• [What is being asked]
Put every line of the data into a Markdown table with the columns "Row" and "Line," numbering each row and skipping blank lines. Leave the pictures out of the table.

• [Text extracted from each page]
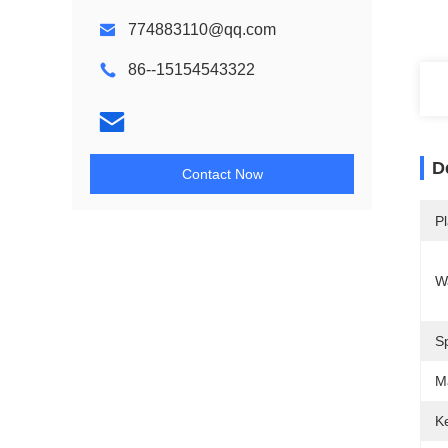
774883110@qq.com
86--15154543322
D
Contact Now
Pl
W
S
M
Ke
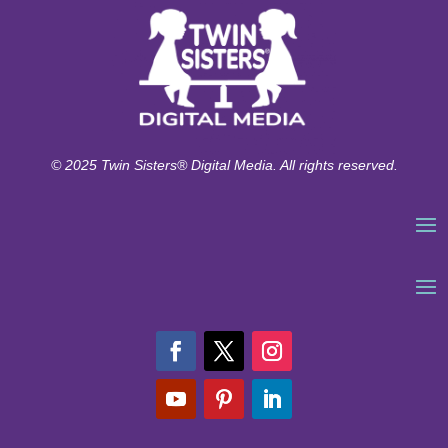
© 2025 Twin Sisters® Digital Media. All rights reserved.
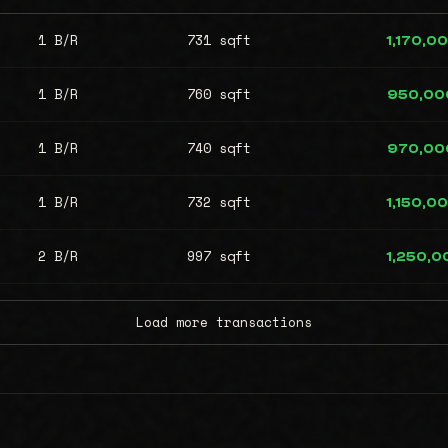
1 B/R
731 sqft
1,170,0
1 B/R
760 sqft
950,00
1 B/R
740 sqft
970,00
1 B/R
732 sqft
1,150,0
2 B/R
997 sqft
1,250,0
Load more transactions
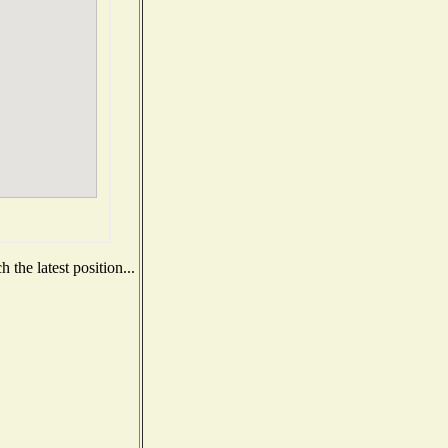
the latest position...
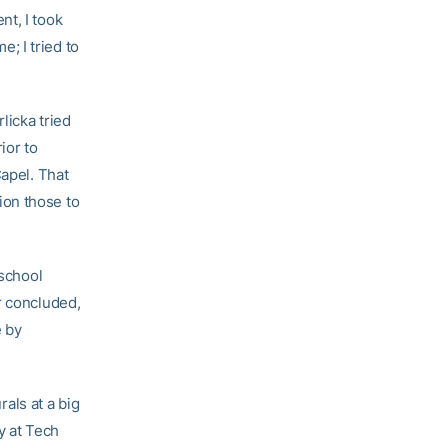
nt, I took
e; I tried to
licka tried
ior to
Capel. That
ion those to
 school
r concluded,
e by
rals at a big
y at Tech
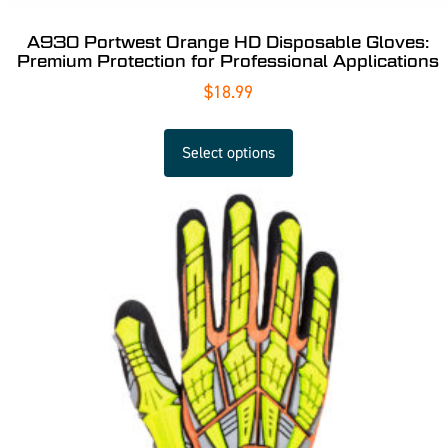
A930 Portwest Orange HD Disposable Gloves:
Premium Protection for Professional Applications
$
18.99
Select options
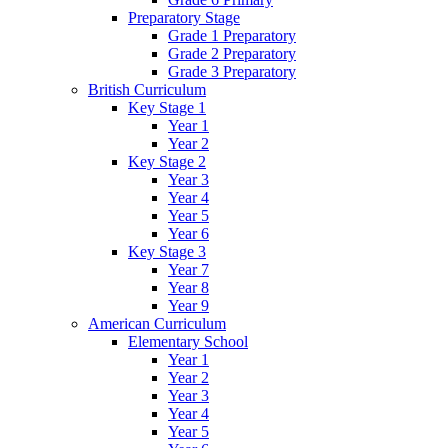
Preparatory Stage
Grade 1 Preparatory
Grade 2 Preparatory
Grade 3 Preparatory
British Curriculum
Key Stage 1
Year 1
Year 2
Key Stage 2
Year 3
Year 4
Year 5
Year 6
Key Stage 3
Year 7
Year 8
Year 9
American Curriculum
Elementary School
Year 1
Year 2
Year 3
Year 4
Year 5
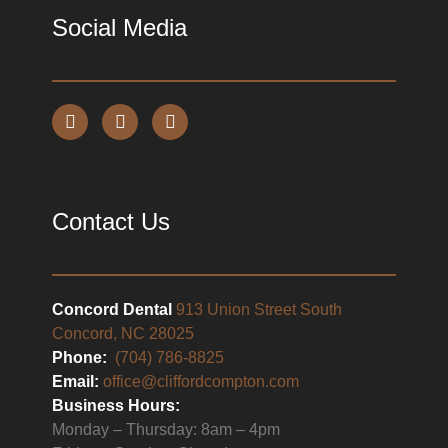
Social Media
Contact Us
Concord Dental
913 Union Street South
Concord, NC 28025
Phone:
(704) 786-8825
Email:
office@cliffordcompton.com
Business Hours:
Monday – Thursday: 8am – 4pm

• [Solution to this exercise]
| Row | Line |
|---|---|
| 1 | 774883110@qq.com |
| 2 | 86--15154543322 |
| 3 | D |
| 4 | Contact Now |
| 5 | Pl |
| 6 | W |
| 7 | S |
| 8 | M |
| 9 | Ke |
| 10 | © 2025 Twin Sisters® Digital Media. All rights reserved. |
| 11 | 1 B/R |
| 12 | 731 sqft |
| 13 | 1,170,0 |
| 14 | 1 B/R |
| 15 | 760 sqft |
| 16 | 950,00 |
| 17 | 1 B/R |
| 18 | 740 sqft |
| 19 | 970,00 |
| 20 | 1 B/R |
| 21 | 732 sqft |
| 22 | 1,150,0 |
| 23 | 2 B/R |
| 24 | 997 sqft |
| 25 | 1,250,0 |
| 26 | Load more transactions |
| 27 | the latest position... |
| 28 | nt, I took |
| 29 | e; I tried to |
| 30 | licka tried |
| 31 | ior to |
| 32 | Capel. That |
| 33 | ion those to |
| 34 |  school |
| 35 | r concluded, |
| 36 | e by |
| 37 | rals at a big |
| 38 | y at Tech |
| 39 | A930 Portwest Orange HD Disposable Gloves: |
| 40 | Premium Protection for Professional Applications |
| 41 | $ |
| 42 | 18.99 |
| 43 | Select options |
| 44 | Preparatory Stage |
| 45 | Grade 1 Preparatory |
| 46 | Grade 2 Preparatory |
| 47 | Grade 3 Preparatory |
| 48 | British Curriculum |
| 49 | Key Stage 1 |
| 50 | Year 1 |
| 51 | Year 2 |
| 52 | Key Stage 2 |
| 53 | Year 3 |
| 54 | Year 4 |
| 55 | Year 5 |
| 56 | Year 6 |
| 57 | Key Stage 3 |
| 58 | Year 7 |
| 59 | Year 8 |
| 60 | Year 9 |
| 61 | American Curriculum |
| 62 | Elementary School |
| 63 | Year 1 |
| 64 | Year 2 |
| 65 | Year 3 |
| 66 | Year 4 |
| 67 | Year 5 |
| 68 | Social Media |
| 69 | Contact Us |
| 70 | Concord Dental |
| 71 | 913 Union Street South |
| 72 | Concord, NC 28025 |
| 73 | Phone: |
| 74 | (704) 786-8825 |
| 75 | Email: |
| 76 | office@cliffordcompton.com |
| 77 | Business Hours: |
| 78 | Monday – Thursday: 8am – 4pm |